By Máire Corbett
We all need security. Security gives us a feeling of safety, of comfort, of closeness and of predictability and the confidence to be adventurous and explore more. When we feel secure in an environment, we feel more relaxed and more ‘ourselves’. Our wellbeing is heightened by this sense of security. As we know from the work of Ferre Laevers, he identifies wellbeing as a key indicator of quality in Early Years settings.
How do we provide a sense of security and wellbeing, especially for very young children?
For me comfort is a fundamental way in which we enable children to feel secure. We generally, thankfully, provide comfort instinctively and automatically. However, we also value independence. We encourage children to be independent, so they can do things for themselves, and be active participants in their own lives. It is a natural stage of development. We know toddlers want to do things for themselves and we try to support this instinct to enable them to thrive. But as Sue Gerhardt says in her book Why Love Matters (2004) ‘the paradox is that people need to have a satisfying experience of dependency before they can become truly independent and self-regulating’.
We sometimes hear people discouraging us from responding to a distressed baby or toddler with the misplaced theory that letting them cry it out will enable them to learn to be less dependent, to self sooth and to be less ‘demanding’. But, as Sue Gerhardt says, this can in fact have the opposite effect. Children who are not responded to appropriately by the adults who care for them on a frequent basis, may feel less secure, less comfortable, feel adults are not to be trusted and can become more needy and less independent.
Providing comfort consistently
We can provide comfort and security in so many ways. Consistency is so important. As far as is possible the same educators should be with the same babies and toddlers every day. This includes relief and cover staff. If familiar educators are not available, keep changes to a minimum and explain the changes to the children and to their parents, with as much notice as possible. This can be done when an educator is going to be off on holidays, but of course in the case of illness may not always be possible. By having photos of the regular educators in the room, and acknowledging any feeling of distress or loneliness on the part of the young child, security and comfort can be provided.

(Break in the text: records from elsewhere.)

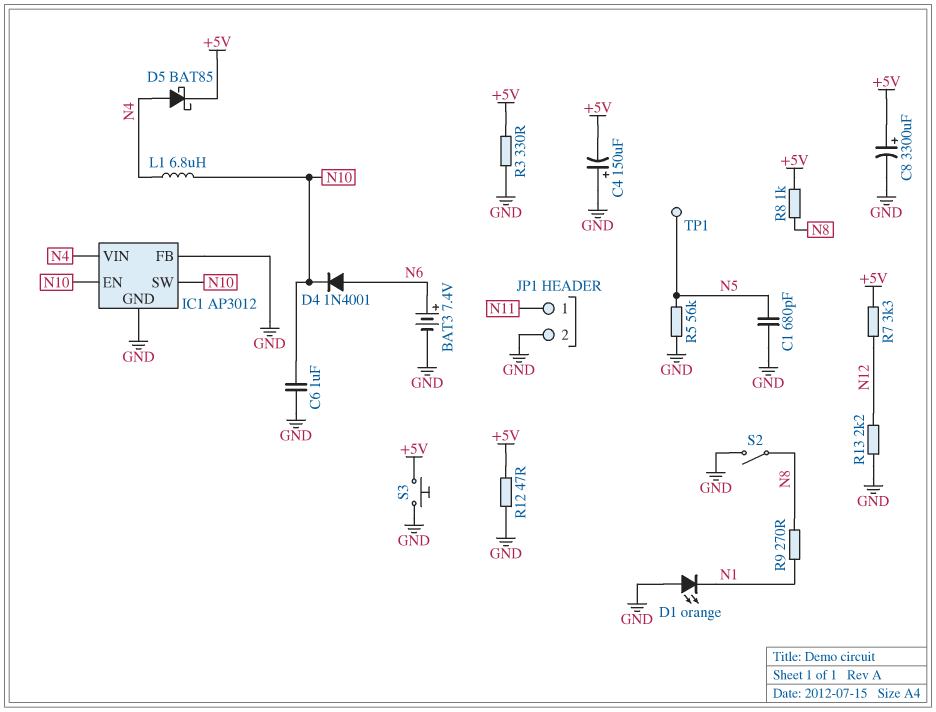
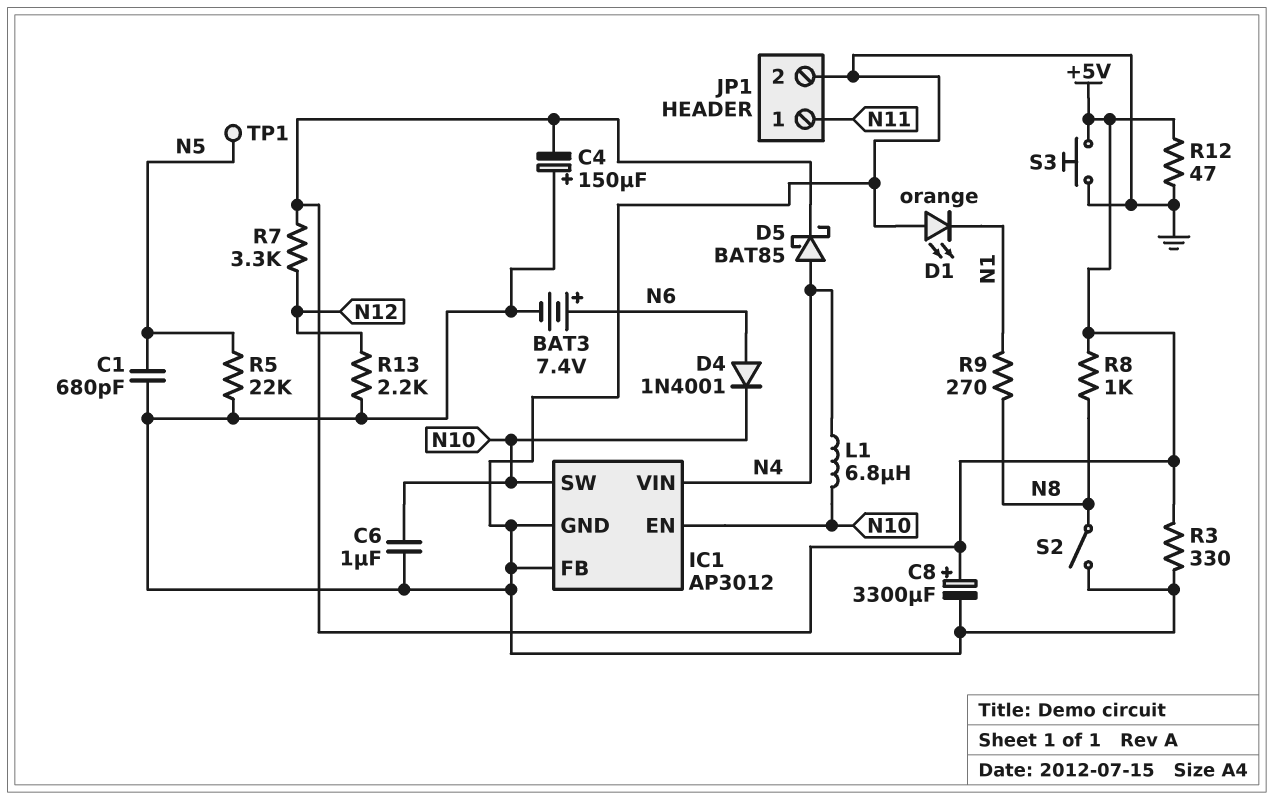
R5: 56k (GND, N5) -> 22k (GND, N5)

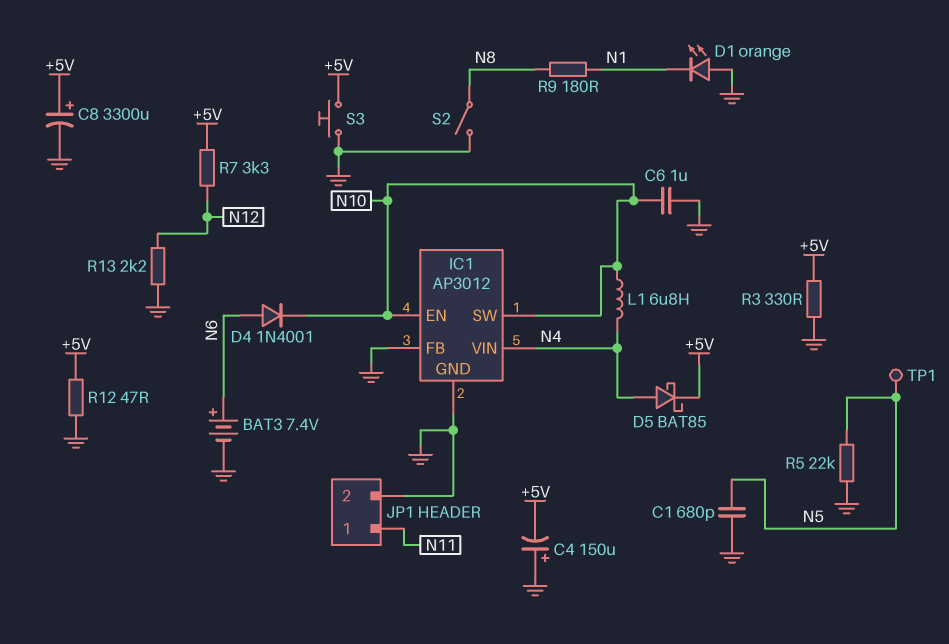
R8: 1k (+5V, N8) -> none
R9: 270 (N1, N8) -> 180 (N1, N8)

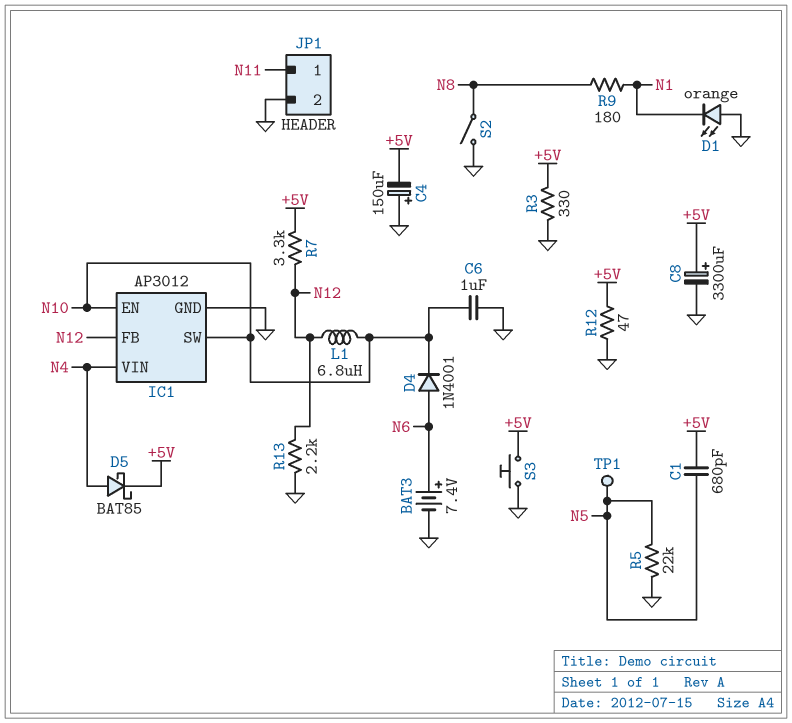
C1: 680pF (GND, N5) -> 680pF (+5V, N5)
IC1 pin FB: GND -> N12
L1: 6.8uH (N4, N10) -> 6.8uH (N10, N12)

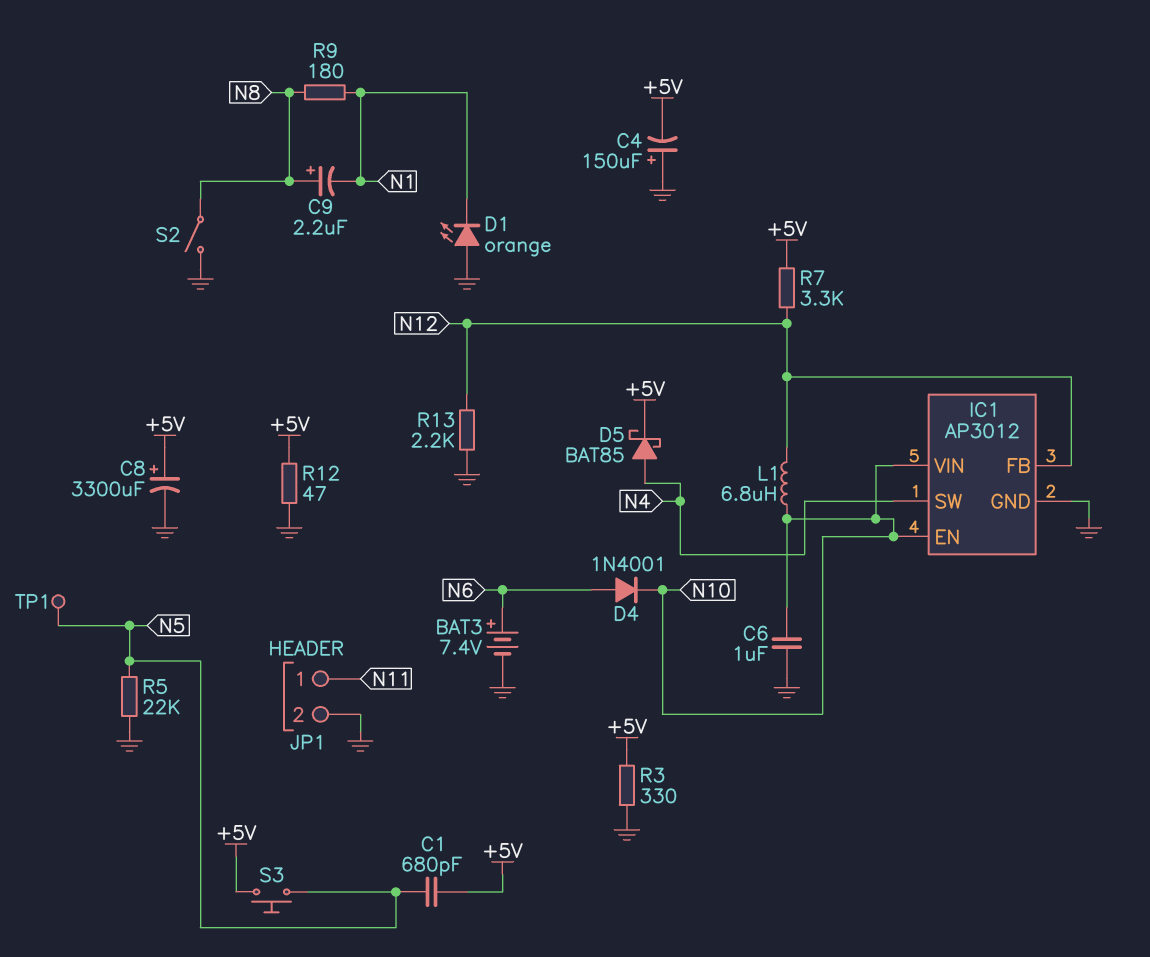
C9: none -> 2.2uF (plus N8, minus N1)
IC1 pin SW: N10 -> N4
IC1 pin VIN: N4 -> N10
S3: button (+5V, GND) -> button (+5V, N5)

Predictable routines are also important, but it is also important to be child led. Routines, to me, is the order in which things are done, not a strict timetable of the time at which those things are done. The young child knows that when they arrive in the setting they have breakfast, followed by a story, then outside time, then playing with their key person, and then it’s snack time. Some days this might take an hour, other days it might take two hours, following the child’s lead and interests.
Responding to distress
Responding to children’s distress in a caring sympathetic manner is vital. We may not always understand the cause of the distress, but we can still respond acknowledging that some aspect of the child’s world is not as they think it should be. We are all familiar with the toddler who gets upset because Sasha has the yellow cup, and they want a yellow cup. We get a yellow cup, but the toddler doesn’t want that yellow cup, they want a different yellow cup. It can be frustrating, but we still respond by providing comfort and reassurance to ease the distress. This supports the toddler to trust adults in their world who will be there to help them manage those overwhelming feelings until they are mature enough to do this for themselves.
As we grow older, we do learn to manage our emotions better and to self-regulate. But for all of us, no matter what age we are, aren’t there times when we need someone else to help us if we feel over-whelmed?
Keeping the importance of comfort and security central to the decisions we make about how we care for babies and toddlers is a vital way in which we support high quality for these very young children. The actions we take now in providing affection and closeness to babies and toddlers will last long into their futures.